Though at this point I don’t even bother colocating the .git repo alongside .jj. Meaning I haven’t found a need to fall back to git commands in maybe four or five months.


> Though at this point I don’t even bother colocating the .git repo alongside .jj. Meaning I haven’t found a need to fall back to git commands in maybe four or five months.

That interests me -- is there a native jj protocol for push/fetch? Even if just ssh? Or do you just work in local repos?


Backends can do whatever. The git backend knows how to push to git remotes. If you used a different backend, it would know what those backends expect. There aren’t any of these publicly, but Google has one to work with piper.

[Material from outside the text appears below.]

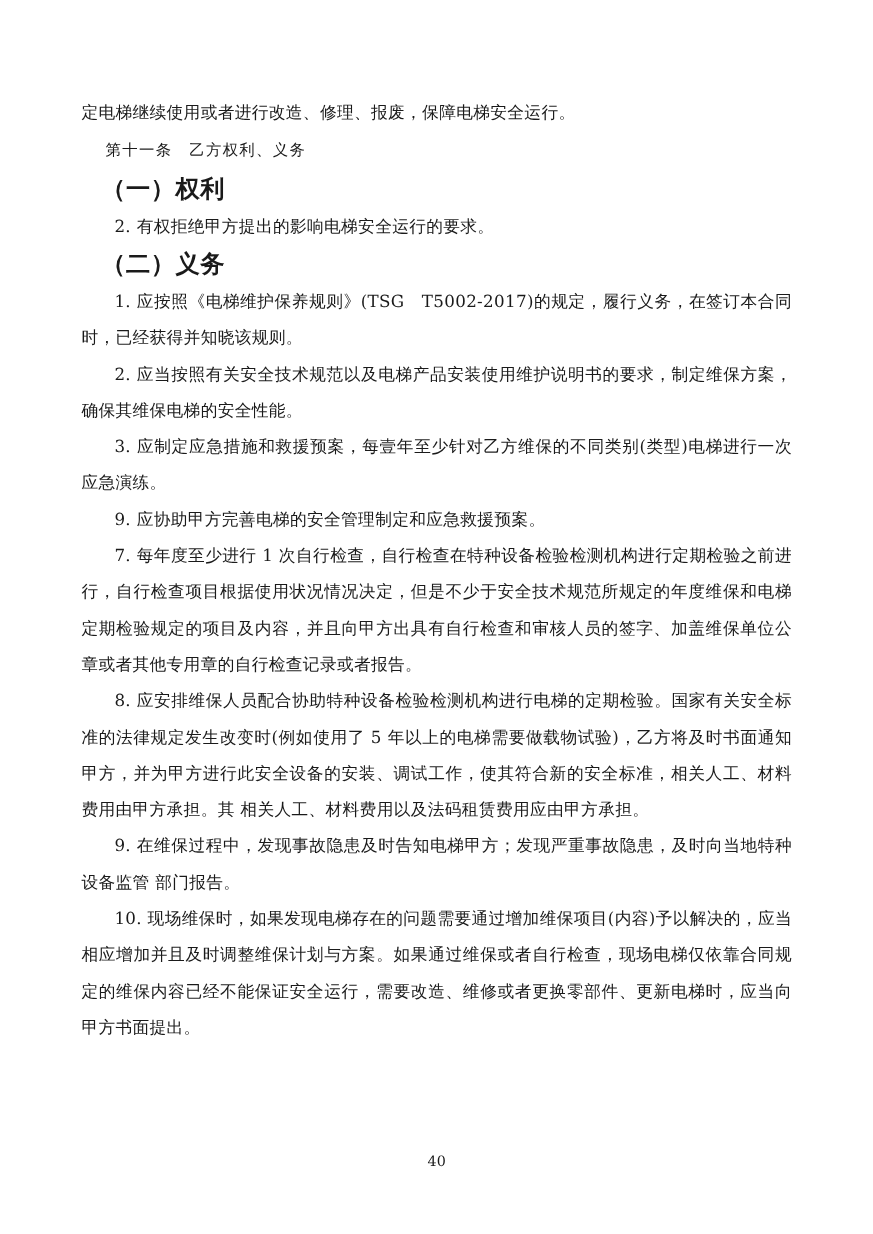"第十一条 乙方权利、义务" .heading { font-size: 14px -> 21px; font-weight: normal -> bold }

Google's internal git support for the Google3 monorepo was deprecated/is unsupported in favor of fig, the mercurial/hg based client for Google3.

Microsoft has a custom git client internally which includes a filesystem shim (think: the Windows equivalent of FUSE) since stat-ing monorepo amounts of files doesn't work. Also GitHub's running custom git servers, though their custom database backend is behind a compatibility layer.

Finally, sapling, Meta's git replacement which maintains supports for git servers also supports sapling servers (which was not released). Unsure whether to count that as a git backend though.


For sure. This kind of thing is very useful. It’s why jj is backend agnostic by design.


How's the tool compatibility when using gg tho? My repo work tends to be split between git and magit, and while I would very much welcome the ability to get rid of git for a better experience, doing so at the cost of magit is an extremely steep hurdle.


I actually find jj great for (1). The project I reference working on in this post is in exactly that bucket, and the kinds of things I do with it are not “complicated” but jj is still much, much better than working with Git—not least for the kind of workflow I showed in this post!